I chose this recipe these because I was inspired by its name, Chin Chin, in Italian it sounds like Cin Cin! (cheers!), and it seems to me as an hymn to toast to this final tour. And also because while reading the recipe I imagined a sort of small fritters, and indeed they were, perfect for Carnival days we are living! The original recipe called for a huge amount of ingredients, I reduced to one third and adapted a little bit, because I am not so concerned with cups measures. The final sugar brush up is my addition too, anyway it's a sweet snack, and we usually serve our fritters rolled into sugar.

chin chin - frittelle nigeriane

Serving a large tray:

350/400 g flour
130 g soft butter
1 egg
3 tablespoons sugar
50/60 g warm water
50/60 g warm milk
half a teaspoon of dried yeast
peanut oil

chin chin - frittelle nigeriane

- Mix all ingredients together, must have a soft and elastic dough.
- Roll out the pastry half an inch high and cut into small suqres or rhombs (a few centimeters per side).
- Deep fry in hot oil, drain and let dry on absorbent paper. Then roll into sugar.

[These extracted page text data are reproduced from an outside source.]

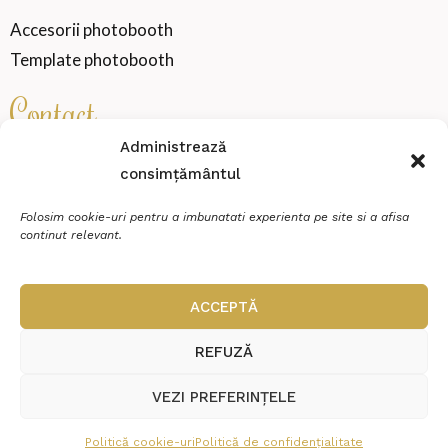
Accesorii photobooth
Template photobooth
Contact
Administrează
consimțământul
SENSATION WEDDING VIBE SRL
Cod fiscal
46000360
Folosim cookie-uri pentru a imbunatati experienta pe site si a afisa
continut relevant.
Miroslava, strada Zimbrului, Nr.20, Et.P, Ap.2
contact@sensationmoments.ro
ACCEPTĂ
0784 888 688
REFUZĂ
VEZI PREFERINȚELE
© Copyright 2026 Sensation Moments | Realizat în cadrul proiectului
Politică cookie-uri
Politică de confidențialitate
WAcademy.ro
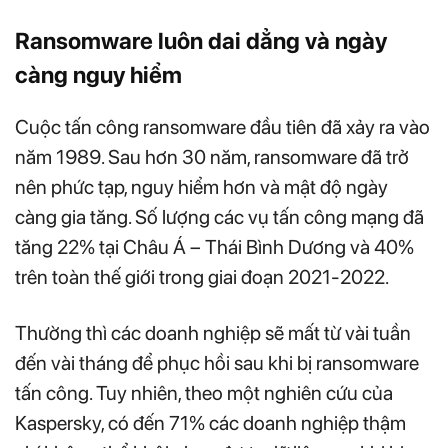
Ransomware luôn dai dẳng và ngày
càng nguy hiểm
Cuộc tấn công ransomware đầu tiên đã xảy ra vào
năm 1989. Sau hơn 30 năm, ransomware đã trở
nên phức tạp, nguy hiểm hơn và mật độ ngày
càng gia tăng. Số lượng các vụ tấn công mạng đã
tăng 22% tại Châu Á – Thái Bình Dương và 40%
trên toàn thế giới trong giai đoạn 2021-2022.
Thường thì các doanh nghiệp sẽ mất từ vài tuần
đến vài tháng để phục hồi sau khi bị ransomware
tấn công. Tuy nhiên, theo một nghiên cứu của
Kaspersky, có đến 71% các doanh nghiệp thậm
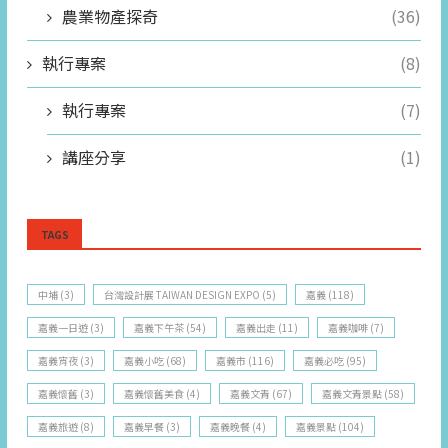
農業物產探奇
(36)
執行專案
(8)
執行專案
(7)
講座分享
(1)
TAGS
中埔
(3)
台灣設計展 TAIWAN DESIGN EXPO
(5)
嘉義
(118)
嘉義一日遊
(3)
嘉義下午茶
(54)
嘉義出走
(11)
嘉義咖啡
(7)
嘉義宵夜
(3)
嘉義小吃
(68)
嘉義市
(116)
嘉義必吃
(95)
嘉義懷舊
(3)
嘉義懷舊美食
(4)
嘉義文青
(67)
嘉義文青景點
(58)
嘉義旅遊
(8)
嘉義早餐
(3)
嘉義晚餐
(4)
嘉義景點
(104)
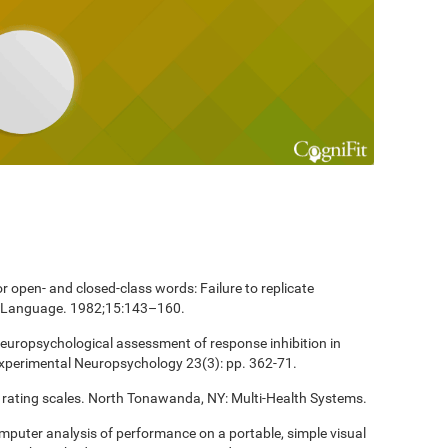
 open- and closed-class words: Failure to replicate
and Language. 1982;15:143–160.
europsychological assessment of response inhibition in
Experimental Neuropsychology 23(3): pp. 362-71.
 rating scales. North Tonawanda, NY: Multi-Health Systems.
computer analysis of performance on a portable, simple visual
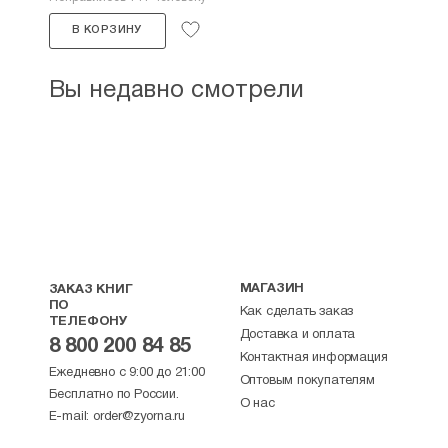
В КОРЗИНУ
Вы недавно смотрели
МАГАЗИН
ЗАКАЗ КНИГ
ПО
Как сделать заказ
ТЕЛЕФОНУ
Доставка и оплата
8 800 200 84 85
Контактная информация
Ежедневно с 9:00 до 21:00
Оптовым покупателям
Бесплатно по России.
О нас
E-mail:
order@zyorna.ru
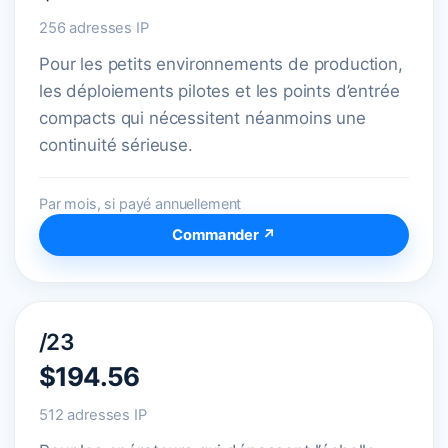
256 adresses IP
Pour les petits environnements de production,
les déploiements pilotes et les points d’entrée
compacts qui nécessitent néanmoins une
continuité sérieuse.
Par mois, si payé annuellement
Commander ↗
/23
$194.56
512 adresses IP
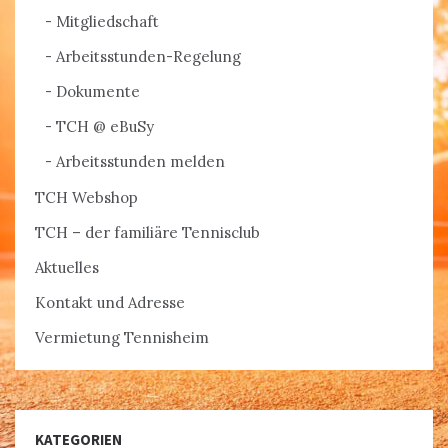
Mitgliedschaft
Arbeitsstunden-Regelung
Dokumente
TCH @ eBuSy
Arbeitsstunden melden
TCH Webshop
TCH – der familiäre Tennisclub
Aktuelles
Kontakt und Adresse
Vermietung Tennisheim
KATEGORIEN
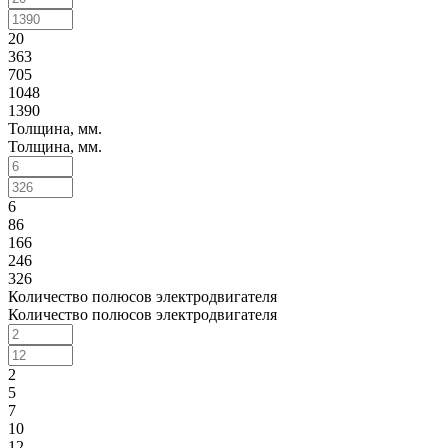
40
(
12
)
40,5
(
0
)
20
40.5
(
0
)
363
705
41
(
16
)
1048
41,5
(
0
)
1390
41.1
(
0
)
Толщина, мм.
41.3
(
0
)
Толщина, мм.
41.5
(
0
)
41.9
(
0
)
42
(
12
)
6
42,5
(
0
)
86
42.2
(
2
)
166
42.5
(
0
)
246
42.8
(
0
)
326
43
(
12
)
Количество полюсов электродвигателя
Количество полюсов электродвигателя
43,2
(
3
)
43,5
(
0
)
43.1
(
0
)
2
43.5
(
0
)
5
44
(
19
)
7
44.2
(
0
)
10
45
(
15
)
12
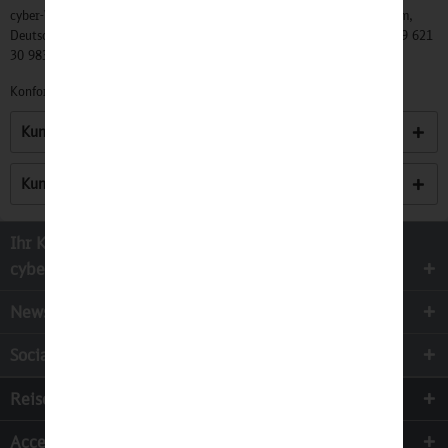
cyber-Wear Heidelberg GmbH, Elsa-Brändström-Str. 4, 68229 Mannheim,
Deutschland, Info@mycybergroup.com, https://mycybergroup.com, +49 621
30 983 0
Konformitätserklärungen zu unseren Produkten finden Sie
hier.
Kunden kauften auch
Kunden haben sich ebenfalls angesehen
Ihr Kontakt zur
cyber-Wear Heidelberg GmbH
Newsletter
Socialmedia
Reisen
Accessoires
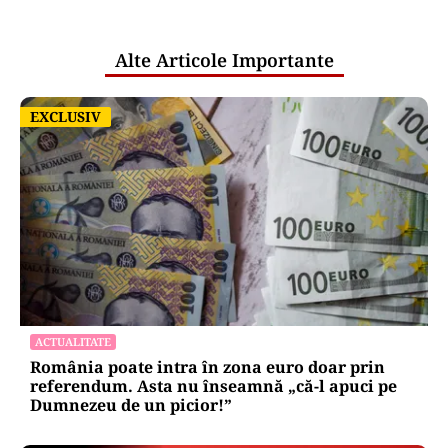
pentru mentenanța IT a instituțiilor
publice
Alte Articole Importante
EXCLUSIV
EXCLUSIV
ACTUALITATE
România poate intra în zona euro doar prin
referendum. Asta nu înseamnă „că-l apuci pe
Dumnezeu de un picior!”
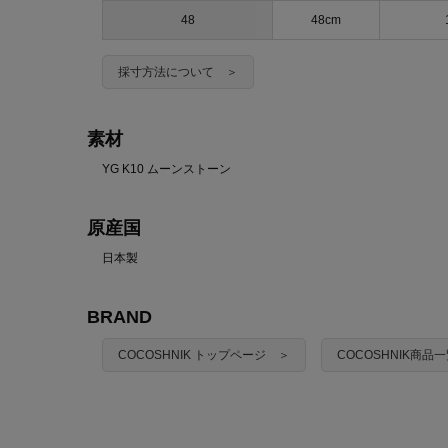
48
48cm
採寸方法について ＞
素材
YG K10 ムーンストーン
原産国
日本製
BRAND
COCOSHNIK トップページ ＞
COCOSHNIK商品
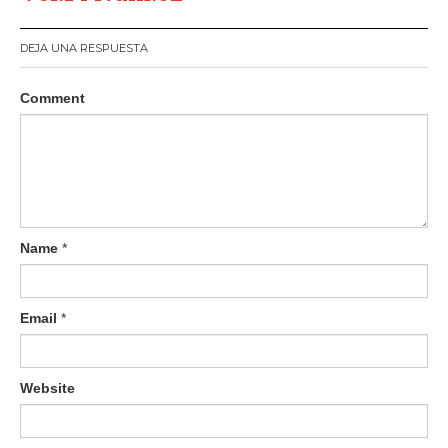
DEJA UNA RESPUESTA
Comment
Name
*
Email
*
Website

chin chin - frittelle nigeriane

This recipe is also my entry to this week Susan's YeastSpotting


Thank you so much, Joan, for making me still dream of exotic and distant places than ever, I might not have the time or opportunity to visit. It was great fun, tiring but so interesting and I am glad I was be able to follow every stop, without your weekly drive and your happy enthusiasm I might have lost along the way. If you ever want to repack your bags and leave again, even for a mini tour, you can count on me, no doubt, my backpack is always ready!
A big thank you to all my travelling fellow, it has been a pleasure to spend these weeks together, and share personal impressions, often so different but always interesting, about the different cultures.

5 commenti:

FOODalogue ha detto...

Grazie, grazie. Thank you for your company, for your wonderful interpretations of international recipes and for this very interesting post. Yes, electricity and a refrigerator would be on top of my list if I didn't have them.

These chin-chin remind me of zeppole.

Renata ha detto...

Hmmm... that sounds so delicious! Impossible to have only one!

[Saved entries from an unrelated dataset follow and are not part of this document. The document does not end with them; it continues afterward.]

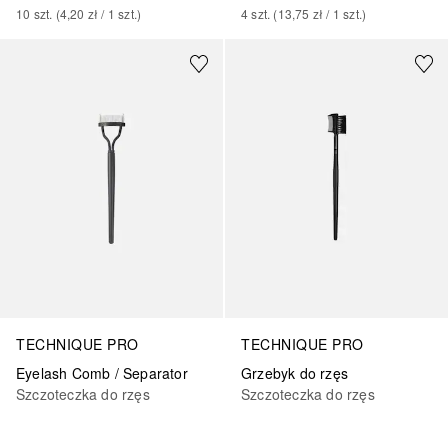
10
szt.
 (
4,20 zł
 / 
1
szt.
)
4
szt.
 (
13,75 zł
 / 
1
szt.
)
TECHNIQUE PRO
TECHNIQUE PRO
Eyelash Comb / Separator
Grzebyk do rzęs
Szczoteczka do rzęs
Szczoteczka do rzęs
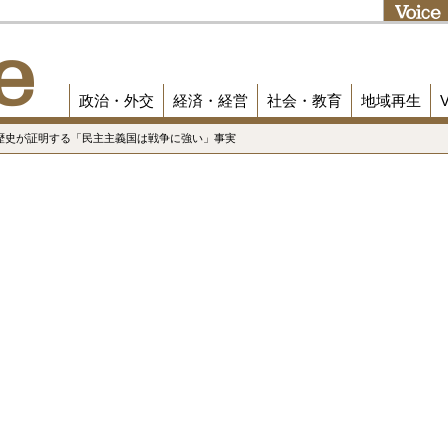
政治・外交
経済・経営
社会・教育
地域再生
 歴史が証明する「民主主義国は戦争に強い」事実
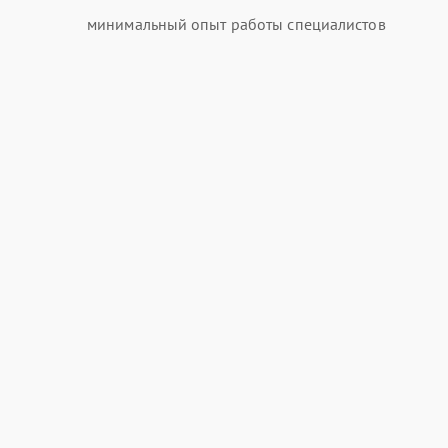
минимальный опыт работы специалистов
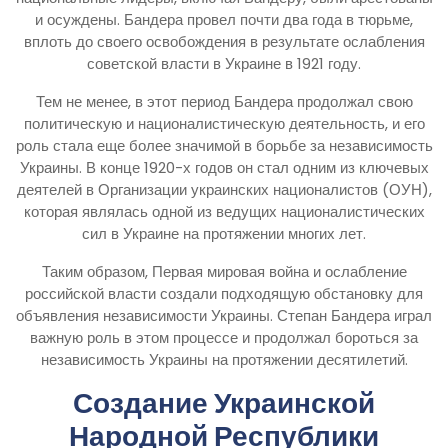
и осуждены. Бандера провел почти два года в тюрьме,
вплоть до своего освобождения в результате ослабления
советской власти в Украине в 1921 году.
Тем не менее, в этот период Бандера продолжал свою
политическую и националистическую деятельность, и его
роль стала еще более значимой в борьбе за независимость
Украины. В конце 1920-х годов он стал одним из ключевых
деятелей в Организации украинских националистов (ОУН),
которая являлась одной из ведущих националистических
сил в Украине на протяжении многих лет.
Таким образом, Первая мировая война и ослабление
российской власти создали подходящую обстановку для
объявления независимости Украины. Степан Бандера играл
важную роль в этом процессе и продолжал бороться за
независимость Украины на протяжении десятилетий.
Создание Украинской
Народной Республики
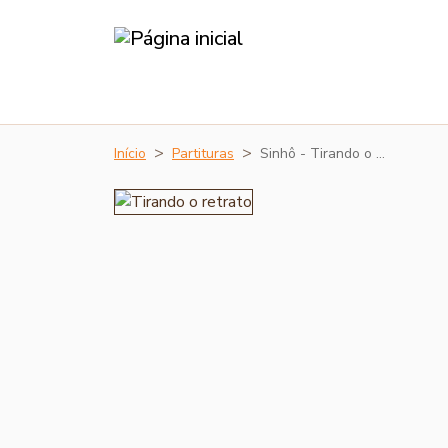
Início
Partituras
Sinhô - Tirando o …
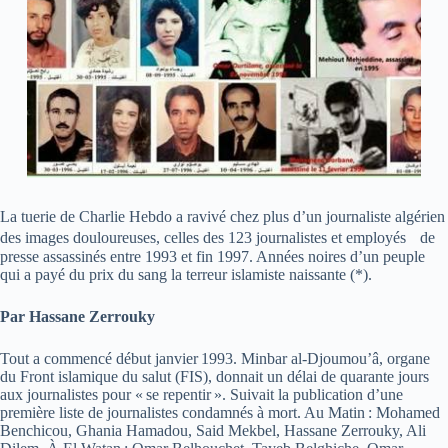
La tuerie de Charlie Hebdo a ravivé chez plus d’un journaliste algérien
des images douloureuses, celles des 123 journalistes et employés de
presse assassinés entre 1993 et fin 1997. Années noires d’un peuple
qui a payé du prix du sang la terreur islamiste naissante (*).
Par Hassane Zerrouky
Tout a commencé début janvier 1993. Minbar al-Djoumou’â, organe
du Front islamique du salut (FIS), donnait un délai de quarante jours
aux journalistes pour « se repentir ». Suivait la publication d’une
première liste de journalistes condamnés à mort. Au Matin : Mohamed
Benchicou, Ghania Hamadou, Said Mekbel, Hassane Zerrouky, Ali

Blessing Sunday Osuchukwu ha detto...

Grazie mile di essere passata da me e per le citazioni nei miei confronti, sono davvero grato. Devo dire che il tuo blog è bellissimo e questo post è eccezionale! La mia bocca è piena di saliva....mi riporta in Nigeria:)
Complimenti per i servizi formidabili di alta cultura che stai rendendo al mondo intero!!!:-)
Tanti saluti!!!

Blessing Sunday Osuchukwu

torwen ha detto...

Your chin chin look really great! And so much like Italian carnevale sweets :)
There are obviously some dishes that are liked all over the world.
And thanks for the great stories; once again I'm glad I'm a vegetarian. I wouldn't like to eat monkeys that look like skinned bambini.

Cindystar ha detto...

Joan, I am so tired after this tour but so happy to be part of it again and so many new things learned! Electriicity is truly a real help, for everything, we are so lucky and hardly realize!
Thank you again for your warm hospitality!

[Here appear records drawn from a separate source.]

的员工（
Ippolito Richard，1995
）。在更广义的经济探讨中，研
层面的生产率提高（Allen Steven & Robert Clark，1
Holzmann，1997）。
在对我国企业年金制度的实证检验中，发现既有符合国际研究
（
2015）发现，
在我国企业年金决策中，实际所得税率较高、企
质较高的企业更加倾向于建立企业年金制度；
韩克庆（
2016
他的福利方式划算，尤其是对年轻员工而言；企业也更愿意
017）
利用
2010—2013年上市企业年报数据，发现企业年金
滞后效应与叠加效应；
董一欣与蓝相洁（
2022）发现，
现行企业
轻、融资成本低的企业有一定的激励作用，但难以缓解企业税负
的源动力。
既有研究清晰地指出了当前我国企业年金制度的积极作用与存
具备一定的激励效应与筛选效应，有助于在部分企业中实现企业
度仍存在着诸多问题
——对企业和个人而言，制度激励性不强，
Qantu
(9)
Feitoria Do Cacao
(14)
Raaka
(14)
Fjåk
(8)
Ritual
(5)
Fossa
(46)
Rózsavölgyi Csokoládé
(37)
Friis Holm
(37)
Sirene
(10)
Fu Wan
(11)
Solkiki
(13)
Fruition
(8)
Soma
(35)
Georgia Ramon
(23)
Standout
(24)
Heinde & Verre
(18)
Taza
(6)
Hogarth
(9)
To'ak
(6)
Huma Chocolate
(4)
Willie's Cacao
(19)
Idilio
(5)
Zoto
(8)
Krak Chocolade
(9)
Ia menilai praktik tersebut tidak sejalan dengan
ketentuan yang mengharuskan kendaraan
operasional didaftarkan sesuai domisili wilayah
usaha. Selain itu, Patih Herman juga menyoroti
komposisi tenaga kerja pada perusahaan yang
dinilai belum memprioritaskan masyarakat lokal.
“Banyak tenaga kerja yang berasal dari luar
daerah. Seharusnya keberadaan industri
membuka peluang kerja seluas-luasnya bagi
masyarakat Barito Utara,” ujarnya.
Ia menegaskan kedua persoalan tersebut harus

Renata, the were like cherries indeed!

Osu, ho scoperto quasi un nuovo mondo, e spero proprio che i miei links possano portarlo a conoscenza ad altri molti ancora! un carissimo saluto anche da me!

Torwen, I can understand you, me too would be very impressed seeing those monkeys, but we also have to try to understand other cultures and their habits, often followed by necessity.